John Sanderson, journalist, trader, politician and plant collector, was educated in Glasgow and on the European continent and worked as a journalist in Scotland. He emigrated to Natal in March 1850, where he was involved in a failed business venture with his brother. The next year he became secretary of the newly established Natal Times Company and a regular contributor to that paper. In November 1851 he left on a trading and plant collecting trip, travelling via Harrismith to Mooi Rivier Dorp (now Potchefstroom) and after spending about a month in the vicinity of Rustenburg returned to Natal via the Witwatersrand in April 1852. Upon his return he wrote a "Memoranda of a trading trip into the Orange River (Sovereignty) Free State, and the country of the Transvaal Boers, 1851-1852" which was published in the Journal of the Royal Geographical Society (1860). The same journal published his "Notes to accompany sketch maps of the Zulu and Amatonga countries and of the country between Aliwal North and Natal" (1862).
Sanderson played a prominent role in local and political affairs in Natal. He served on the Durban town council during 1855 and 1867-1869, and helped to write the city's first municipal bye-laws. He represented Durban in the Natal Legislative Council during 1862 and 1870-1872, and was a committee member of the Durban Political Association (1871). From about 1874 he served on the committee of the Durban Mechanics Institution, which provided library facilities and a reading room, and when it became the Durban Public Library in 1880 he was a member of its first committee. In 1856 he became a foundation member of the local Chamber of Commerce and served as one of its directors to 1880.

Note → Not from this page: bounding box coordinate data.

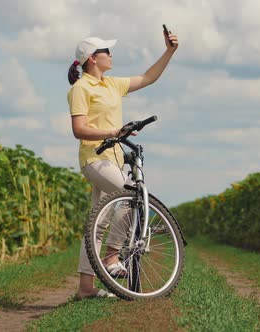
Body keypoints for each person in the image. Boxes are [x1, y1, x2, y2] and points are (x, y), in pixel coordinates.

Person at [67, 28, 178, 299]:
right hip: (95, 158)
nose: (111, 54)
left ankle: (85, 288)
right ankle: (112, 258)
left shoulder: (111, 84)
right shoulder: (81, 88)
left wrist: (170, 51)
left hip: (113, 160)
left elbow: (148, 77)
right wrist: (114, 132)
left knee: (99, 221)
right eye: (107, 51)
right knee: (131, 196)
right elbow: (79, 129)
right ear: (93, 58)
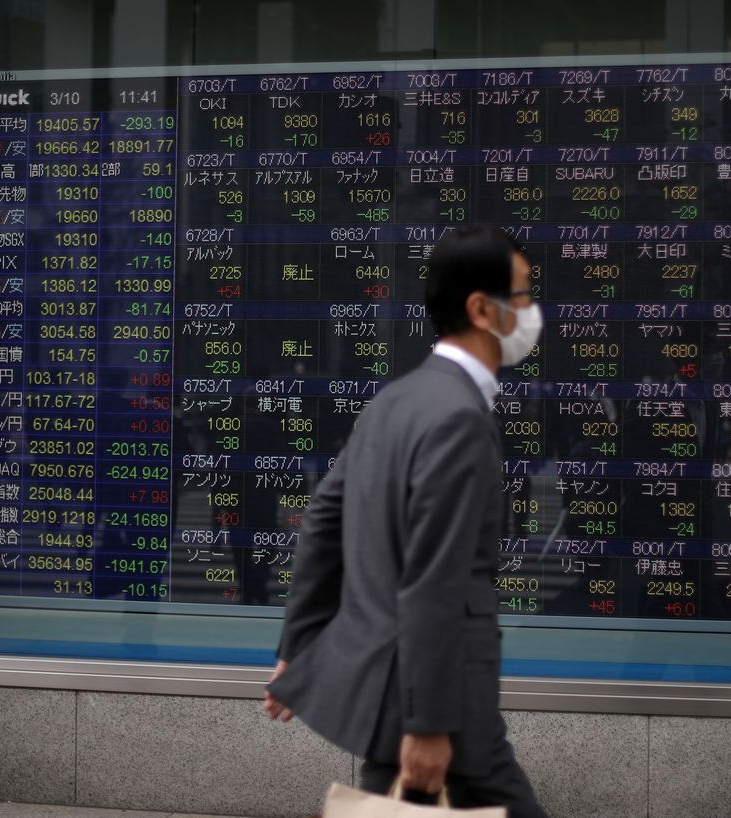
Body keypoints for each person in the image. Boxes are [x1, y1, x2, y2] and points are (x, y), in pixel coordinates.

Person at [264, 225, 547, 817]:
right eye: (521, 295)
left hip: (400, 689)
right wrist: (428, 724)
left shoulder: (396, 398)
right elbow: (434, 581)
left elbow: (322, 518)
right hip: (440, 696)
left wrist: (300, 643)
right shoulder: (459, 419)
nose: (530, 311)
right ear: (479, 308)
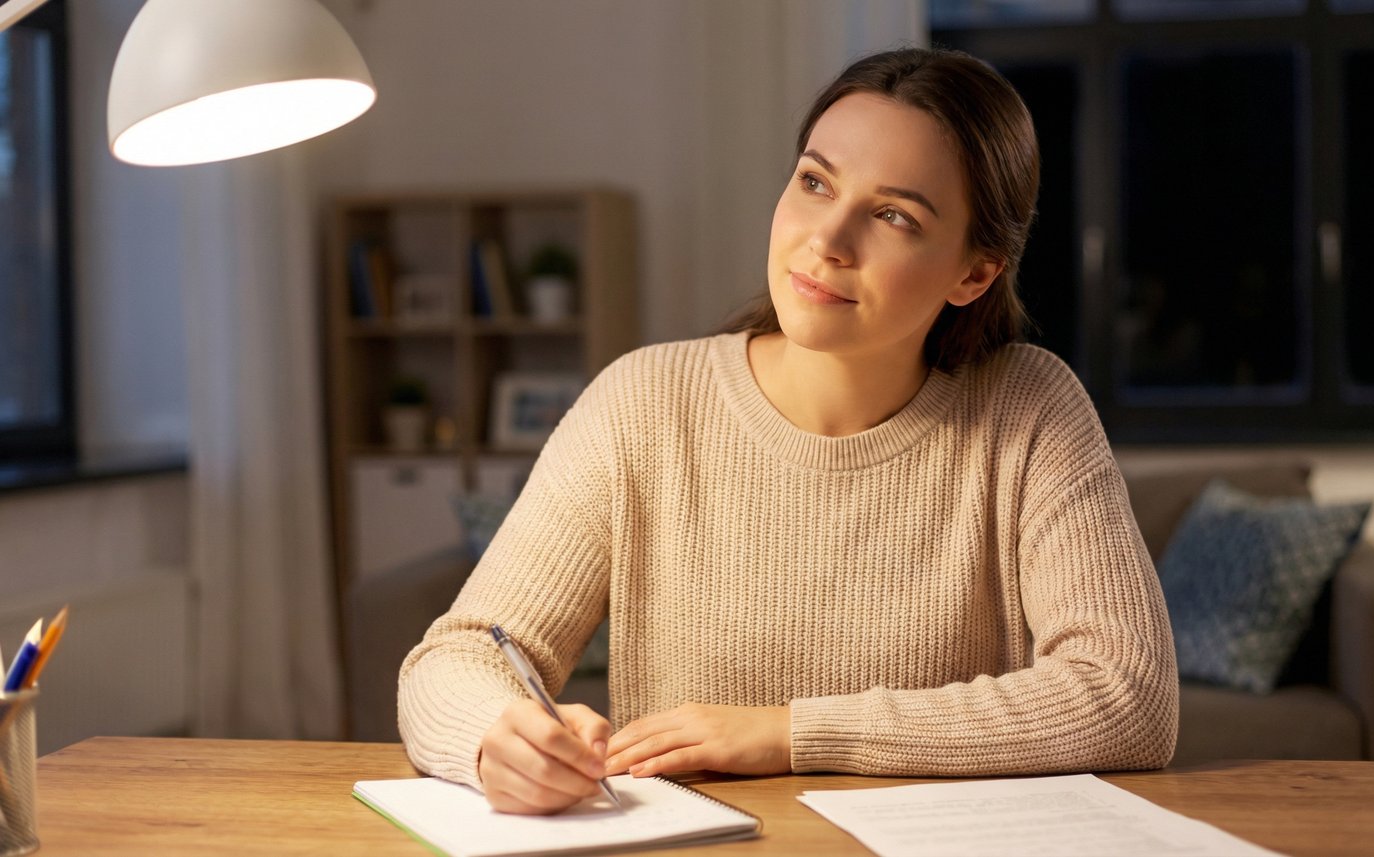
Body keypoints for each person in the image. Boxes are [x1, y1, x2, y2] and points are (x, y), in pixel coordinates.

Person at [398, 46, 1178, 817]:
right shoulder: (643, 404)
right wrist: (495, 738)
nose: (827, 239)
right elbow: (459, 655)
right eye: (815, 182)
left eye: (893, 215)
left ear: (974, 273)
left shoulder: (1030, 409)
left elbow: (1128, 694)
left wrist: (790, 733)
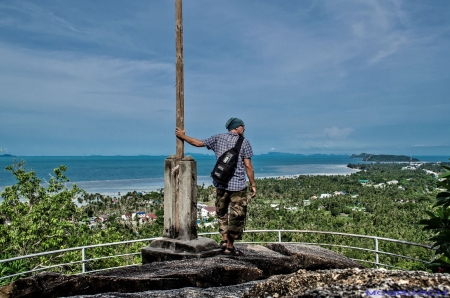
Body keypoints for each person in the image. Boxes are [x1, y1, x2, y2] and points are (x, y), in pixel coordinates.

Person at [175, 117, 256, 256]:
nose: (244, 129)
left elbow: (198, 143)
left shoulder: (217, 138)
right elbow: (248, 165)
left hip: (221, 183)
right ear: (236, 127)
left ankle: (224, 239)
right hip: (238, 186)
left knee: (222, 212)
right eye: (243, 126)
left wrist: (182, 136)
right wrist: (253, 184)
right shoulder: (244, 142)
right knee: (237, 216)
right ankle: (229, 247)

In 1876 Sanderson and P. Davis became owners of the Natal Colonist and Herald newspaper and two years later Sanderson became its sole owner. He often expressed extreme views in his newspaper articles. Argumentative and domineering by nature, he rigidly adhered to his views and attitudes. The newspaper foundered in 1880 owing to lack of support.

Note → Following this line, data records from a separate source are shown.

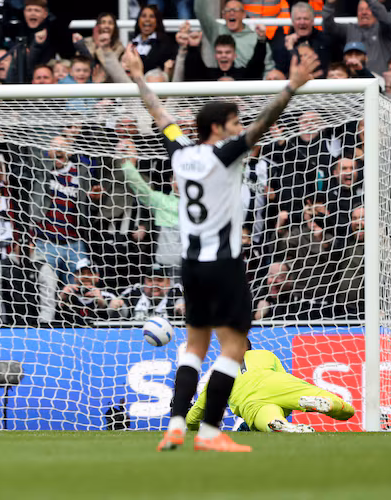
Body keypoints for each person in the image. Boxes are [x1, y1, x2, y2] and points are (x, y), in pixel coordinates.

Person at [125, 41, 320, 452]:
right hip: (225, 264)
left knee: (194, 348)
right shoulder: (226, 155)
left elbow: (159, 113)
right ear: (219, 126)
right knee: (233, 347)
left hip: (191, 264)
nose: (238, 127)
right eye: (233, 122)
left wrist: (139, 77)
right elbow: (264, 123)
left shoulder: (180, 153)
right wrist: (293, 87)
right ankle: (211, 431)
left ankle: (177, 423)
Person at [186, 348, 355, 433]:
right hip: (277, 383)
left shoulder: (219, 374)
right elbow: (282, 377)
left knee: (268, 421)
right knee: (347, 410)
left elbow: (196, 414)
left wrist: (192, 428)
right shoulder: (264, 354)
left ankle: (281, 425)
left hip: (250, 403)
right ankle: (325, 404)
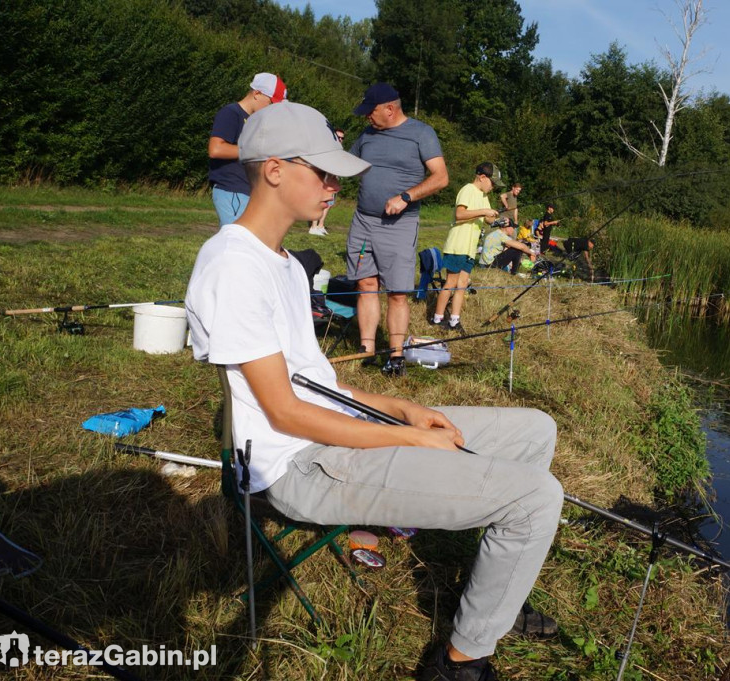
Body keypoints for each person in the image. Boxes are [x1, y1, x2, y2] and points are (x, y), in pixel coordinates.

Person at [185, 101, 561, 681]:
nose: (335, 186)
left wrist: (397, 406)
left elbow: (319, 383)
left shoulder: (282, 262)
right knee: (537, 498)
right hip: (299, 467)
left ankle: (499, 591)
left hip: (327, 429)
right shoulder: (233, 265)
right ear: (276, 170)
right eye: (325, 173)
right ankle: (460, 662)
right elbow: (285, 413)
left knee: (536, 429)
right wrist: (408, 438)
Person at [346, 83, 449, 377]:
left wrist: (406, 197)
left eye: (371, 111)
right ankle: (366, 350)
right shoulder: (367, 135)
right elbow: (348, 164)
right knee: (365, 284)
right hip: (363, 221)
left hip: (399, 226)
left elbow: (441, 177)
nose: (367, 117)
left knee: (397, 292)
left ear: (390, 109)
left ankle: (395, 356)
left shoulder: (421, 133)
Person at [207, 72, 287, 227]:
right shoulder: (231, 113)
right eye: (271, 103)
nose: (272, 109)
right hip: (232, 189)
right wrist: (254, 150)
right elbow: (215, 149)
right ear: (257, 93)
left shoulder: (255, 120)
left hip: (247, 191)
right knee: (237, 241)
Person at [432, 162, 503, 333]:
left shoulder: (483, 196)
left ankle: (454, 321)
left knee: (462, 284)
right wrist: (483, 211)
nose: (493, 187)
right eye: (492, 183)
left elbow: (487, 219)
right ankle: (438, 318)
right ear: (482, 177)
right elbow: (459, 215)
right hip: (458, 245)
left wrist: (494, 217)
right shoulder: (467, 190)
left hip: (470, 248)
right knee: (451, 282)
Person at [309, 126, 346, 236]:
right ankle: (313, 227)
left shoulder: (340, 150)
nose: (340, 139)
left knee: (329, 204)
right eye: (338, 137)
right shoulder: (326, 147)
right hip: (324, 180)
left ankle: (321, 226)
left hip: (333, 179)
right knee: (319, 203)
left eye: (342, 138)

Sanderson's principal scientific interest was in botany, probably as a result of his association with M.J. McKen*. In July 1851 he became a member of the committee of the Natal Agricultural and Horticultural Society (founded in 1848) and by 1852 he was its corresponding secretary. He served as its president from 1860 to 1881. During this time he was generally of the opinion that the society's botanic garden was mismanaged and despite his respect for McKen's knowledge of the local flora the two had an uneasy relationship. Sanderson also served on the committee of the Durban Horticultural Society during 1868-1871. He corresponded with W.H. Harvey* in Dublin and with Sir W.J. Hooker, the director of the Royal Botanical Gardens at Kew, and supplied them with dried plants, seeds and bulbs over a period of 30 years. Harvey acknowledged his contribution of "very interesting and valuable collections from the Natal Colony and from Transvaal, containing many new genera and species", in the preface to Volume 1 of the Flora Capensis (1860) and in the second edition of his Genera of South African plants (1868), while McKen (1870) mentioned him as one of Natal's principal early fern collectors. Sanderson also corresponded with G. Walker Arnott, professor of botany at the University of Glasgow, who sent him directions for collecting diatoms in a letter dated 2 November 1859.

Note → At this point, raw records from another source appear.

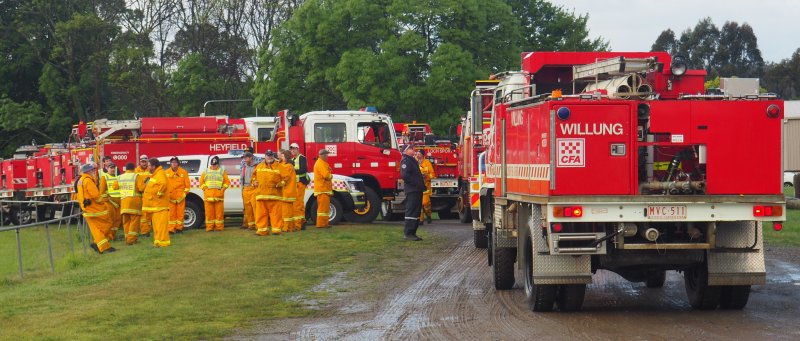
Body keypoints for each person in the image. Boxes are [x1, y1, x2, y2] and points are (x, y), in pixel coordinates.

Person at [76, 162, 116, 253]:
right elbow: (96, 195)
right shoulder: (88, 180)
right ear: (88, 171)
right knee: (107, 224)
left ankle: (98, 244)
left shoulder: (81, 180)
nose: (94, 171)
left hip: (87, 209)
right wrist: (102, 202)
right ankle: (103, 247)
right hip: (95, 209)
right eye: (93, 170)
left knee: (96, 229)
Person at [254, 151, 283, 236]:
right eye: (268, 156)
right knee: (261, 214)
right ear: (265, 156)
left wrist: (282, 183)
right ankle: (262, 231)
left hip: (274, 195)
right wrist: (254, 182)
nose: (269, 157)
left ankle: (276, 230)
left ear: (273, 157)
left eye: (271, 156)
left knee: (276, 214)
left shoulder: (279, 166)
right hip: (261, 195)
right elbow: (253, 177)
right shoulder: (259, 166)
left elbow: (287, 177)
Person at [142, 158, 170, 247]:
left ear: (154, 166)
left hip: (160, 206)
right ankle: (158, 241)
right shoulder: (155, 174)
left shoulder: (160, 173)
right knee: (157, 226)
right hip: (156, 206)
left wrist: (159, 194)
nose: (148, 167)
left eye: (149, 165)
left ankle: (163, 242)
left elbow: (164, 184)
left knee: (161, 226)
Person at [116, 162, 146, 245]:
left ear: (126, 169)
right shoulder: (136, 176)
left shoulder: (120, 177)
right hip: (134, 203)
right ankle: (131, 240)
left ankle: (127, 238)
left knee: (126, 222)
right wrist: (146, 184)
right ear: (134, 169)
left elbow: (115, 186)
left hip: (124, 203)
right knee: (134, 222)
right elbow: (141, 188)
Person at [400, 144, 425, 241]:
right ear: (405, 151)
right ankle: (408, 233)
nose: (413, 150)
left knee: (416, 211)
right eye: (410, 148)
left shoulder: (412, 160)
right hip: (412, 190)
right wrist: (416, 183)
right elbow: (405, 175)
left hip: (417, 190)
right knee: (411, 211)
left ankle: (413, 232)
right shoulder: (406, 161)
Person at [200, 156, 230, 231]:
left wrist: (222, 189)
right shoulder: (206, 171)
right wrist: (205, 189)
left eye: (215, 164)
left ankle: (219, 228)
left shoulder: (222, 171)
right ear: (211, 164)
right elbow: (201, 182)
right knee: (209, 214)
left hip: (219, 196)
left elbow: (227, 182)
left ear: (218, 164)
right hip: (208, 196)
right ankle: (209, 228)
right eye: (213, 165)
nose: (214, 166)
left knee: (219, 214)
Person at [165, 156, 190, 233]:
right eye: (172, 162)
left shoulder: (183, 172)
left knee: (180, 214)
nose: (173, 164)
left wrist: (183, 194)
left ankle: (179, 228)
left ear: (178, 163)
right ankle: (171, 229)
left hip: (180, 197)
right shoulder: (166, 173)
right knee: (171, 214)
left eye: (175, 162)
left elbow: (187, 186)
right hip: (170, 198)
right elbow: (164, 185)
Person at [98, 163, 122, 240]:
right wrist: (112, 202)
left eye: (114, 168)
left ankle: (113, 236)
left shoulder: (117, 178)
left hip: (118, 203)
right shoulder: (104, 177)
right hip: (109, 203)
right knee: (110, 220)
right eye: (111, 168)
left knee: (117, 220)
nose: (112, 169)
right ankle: (108, 236)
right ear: (107, 169)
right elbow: (102, 192)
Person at [290, 143, 310, 230]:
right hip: (295, 184)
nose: (292, 151)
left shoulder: (302, 158)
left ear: (298, 149)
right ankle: (301, 222)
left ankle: (299, 224)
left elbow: (304, 169)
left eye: (294, 149)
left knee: (298, 204)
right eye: (291, 149)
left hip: (300, 183)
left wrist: (293, 171)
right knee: (298, 204)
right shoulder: (292, 159)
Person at [313, 149, 333, 228]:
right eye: (327, 155)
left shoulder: (322, 163)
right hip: (322, 189)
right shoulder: (320, 163)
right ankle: (321, 224)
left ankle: (324, 223)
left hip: (323, 189)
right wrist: (331, 175)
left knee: (324, 208)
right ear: (323, 155)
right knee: (322, 209)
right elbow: (326, 175)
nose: (327, 156)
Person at [279, 150, 298, 232]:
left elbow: (283, 176)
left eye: (282, 156)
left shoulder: (287, 166)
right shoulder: (287, 165)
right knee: (289, 211)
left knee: (286, 211)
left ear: (286, 157)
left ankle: (286, 227)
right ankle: (291, 226)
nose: (281, 157)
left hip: (287, 191)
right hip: (289, 191)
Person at [135, 155, 153, 237]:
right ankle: (144, 231)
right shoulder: (136, 171)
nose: (144, 163)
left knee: (149, 214)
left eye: (145, 161)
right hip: (140, 195)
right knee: (143, 214)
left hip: (150, 194)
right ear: (140, 162)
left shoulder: (151, 170)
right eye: (142, 161)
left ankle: (148, 229)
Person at [416, 150, 435, 224]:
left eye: (419, 154)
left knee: (425, 203)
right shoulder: (414, 162)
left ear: (423, 155)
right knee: (419, 204)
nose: (417, 155)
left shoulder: (427, 163)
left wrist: (426, 176)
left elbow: (432, 175)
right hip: (417, 186)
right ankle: (421, 220)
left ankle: (428, 215)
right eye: (417, 154)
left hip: (426, 187)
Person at [240, 151, 258, 230]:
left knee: (255, 208)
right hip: (246, 188)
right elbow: (242, 178)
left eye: (246, 157)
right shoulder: (244, 167)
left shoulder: (256, 166)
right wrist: (242, 189)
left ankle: (258, 225)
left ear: (251, 157)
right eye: (244, 158)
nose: (244, 159)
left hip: (253, 188)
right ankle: (251, 225)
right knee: (248, 209)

Sanderson wrote "Rough notes on the flora of Natal", which was published as an appendix to James Chapman's* Travels in the interior of South Africa (1868). In March 1868 he was present at the inaugural exhibition of the Natural History Association of Natal, where he exhibited 12 maps illustrating South African ethnology and geography. He served on the society's first council and at two subsequent meetings lectured on orchids. Around this time he sent at least 80 different species of orchids to Kew Gardens and became the colony's resident expert on this group. An article by him on the Natural History Association of Natal, "The study of natural history and the association for its promotion" was published in the Natal almanac and yearly register for 1869 (pp. 60-66). Later he became a member of the Natal Microscopical Society, founded in 1878, and reported on most of its early meetings in the Natal Colonist.
Sanderson was an accomplished artist. A large collection of his sketches and cartoons are housed in the Durban Local History Museum, a notebook with pencil sketches in the National Botanical Institute, Pretoria, and another collection of botanical sketches at Kew Gardens. The genus Sandersonia (fam. Liliaceae) was named after him by W.J. Hooker in 1853. Its single species, Sandersonia aurantiaca, or Sanderson's Christmas bell, was discovered by Sanderson in 1851. Other species named after him include Ceropegia sandersonii and Lissochilus sandersonii (by J.D. Hooker*), Cissus sandersonii (by Harvey), and Brachystelma sandersonii (by N.E. Brown*). Specimens collected by Sanderson are housed at Kew Gardens, the Botanical Research Institute in Durban, and the Compton Herbarium in Cape Town.
Another of Sanderson's interests was prehistoric stone artefacts. In 1878 he contributed "Notes in connection with stone implements from Natal" to the Journal of the Anthropological Institute, in which he described artifacts from various places in the colony and speculated about their possible functions.